Je passe sur "Three Inventions for Chamber Orchestra" de Georges Benjamin qui m'a beaucoup déçu en regard de ce que je connais de ce compositeur (voir crochnote 55) ...

... pour en arriver à une autre déception, attendue celle-là, puisque je l'avais déjà éprouvée lors d'un autre concert : les "Sept Haïkaï" de Messiaen.
Oui ! vous avez bien lu : déçu par Messiaen !!!

A la réécoute, j'ai essayé de comprendre cette déception.
Je suis peu sensible à la poésie en général et à la forme japonaise du haïkaï (ou haïku) en particulier qui me laisse complètement froid voire moqueur avec ses 3 vers et ses 5 mots.

tout d'un coup,
dans le ciel d'automne,
voici
le mont fuji
(Onitsura, 1661-1738)

Honte à moi ...
Mais il est vrai que la traduction française de ces poèmes ne doit avoir que peu de rapport avec l'original, aussi symbolique que graphique !

Comme leur nom l'indique, ces 7 pièces de Messiaen sont (relativement) courtes, et je pense que c'est ce qui ne me plaît pas. Je l'aime trop dans ses compositions orchestrales démesurées qui nous permettent d'entrer lentement dans son univers, de passer dans un autre monde, et de se laisser envoûter par sa richesse.

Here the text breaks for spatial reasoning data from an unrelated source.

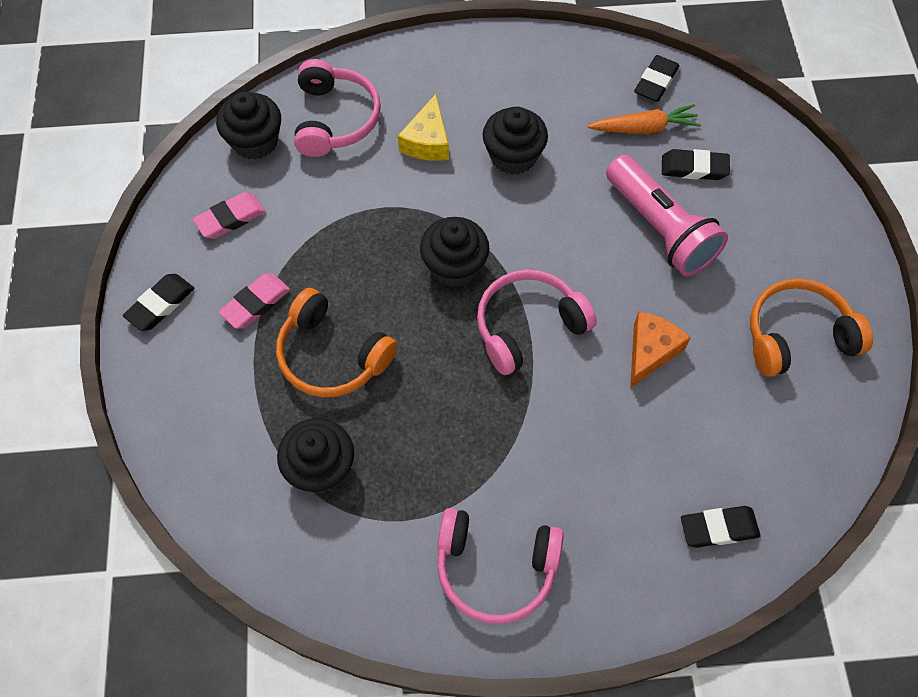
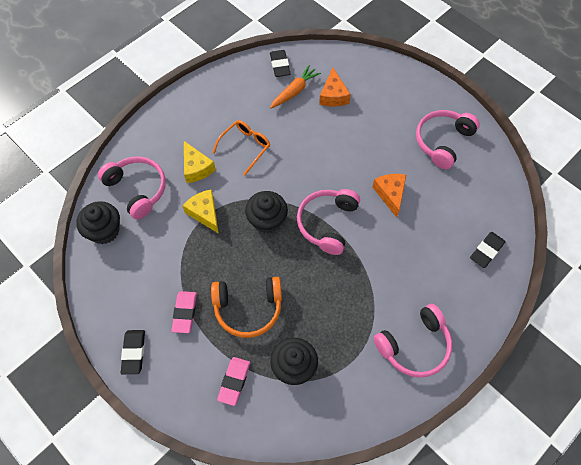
camera: 40 degrees left, 0 degrees up
(230, 218) = (129, 280): pink eraser -> pink eraser (234, 381)
(386, 203) = (204, 213): none -> yellow cheese
(513, 156) = (246, 146): black cupcake -> orange glasses
(660, 228) = (344, 134): pink flashlight -> none
(694, 168) = (333, 95): black eraser -> orange cheese
(797, 335) = (442, 141): orange headphones -> pink headphones

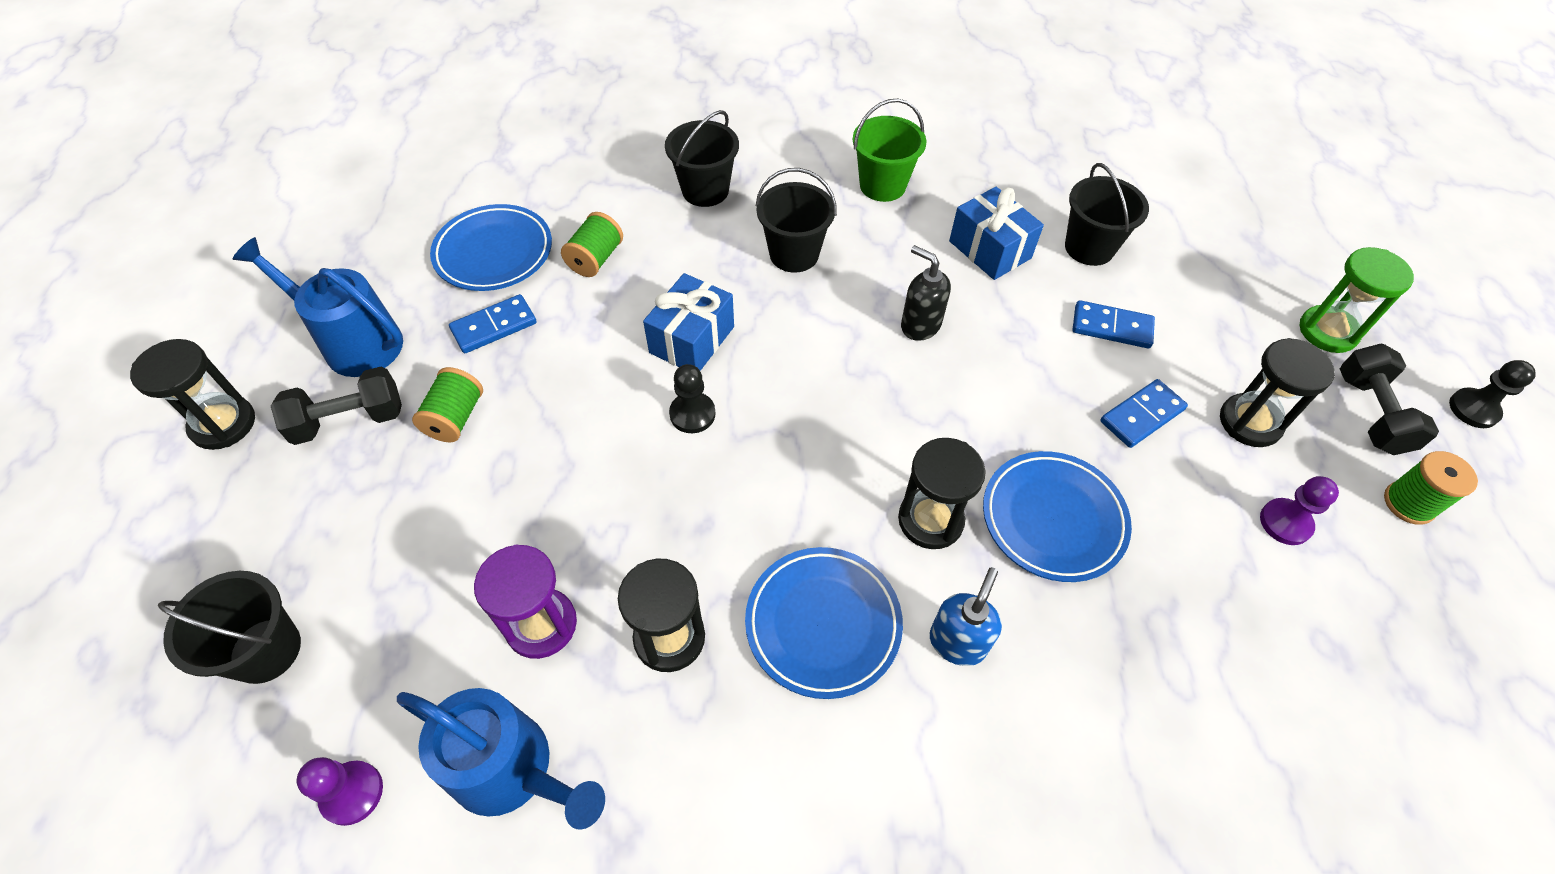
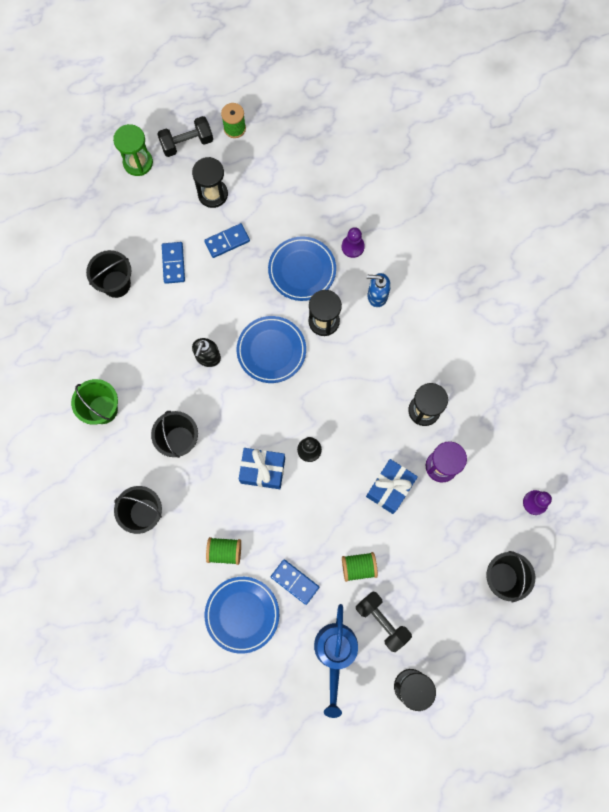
camera: 110 degrees left, 20 degrees up
(513, 771) = (500, 446): blue watering can -> none
(823, 624) = (391, 351): blue plate -> blue plate (271, 350)
(990, 249) = (137, 335): blue gift -> blue gift (390, 488)
(1141, 415) = (227, 241): blue domino -> blue domino turned 60 degrees counterclockwise
(1285, 523) = (265, 176): purple pawn -> purple pawn (352, 247)
(1473, 409) = (167, 100): black pawn -> none

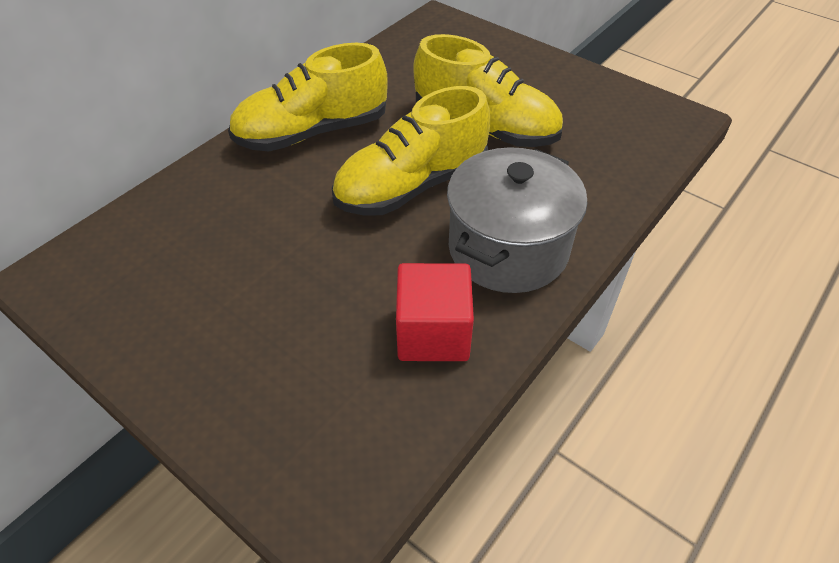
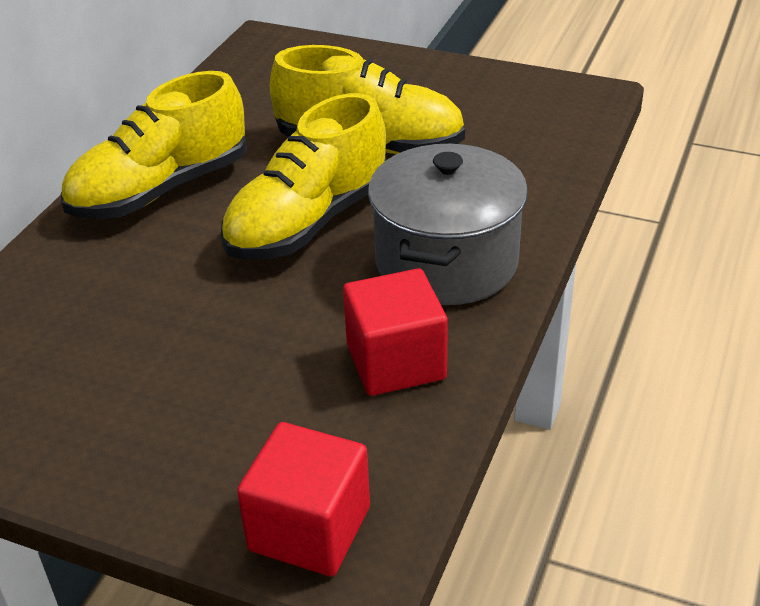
camera: 15 degrees left, 10 degrees down
(306, 475) = (309, 529): none -> red cube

Ces 7 Haïkaï doivent être considérés par les vrais connaisseurs comme la quintessence de son art ... je n'en suis pas encore là mais ne vais pas pour autant me faire sepukku !



3 commentaires:

Anonyme a dit…

sepuk'ce que c'était?

Anonyme a dit…

attention Papa, tu vas bientôt me battre au concours du moins de mises à jour possibles !

roch a dit…

un peu de repos pour mon neurone, clo !
et tu sais bien toi-même que le deficit de commentaires n'est pas très motivant !!!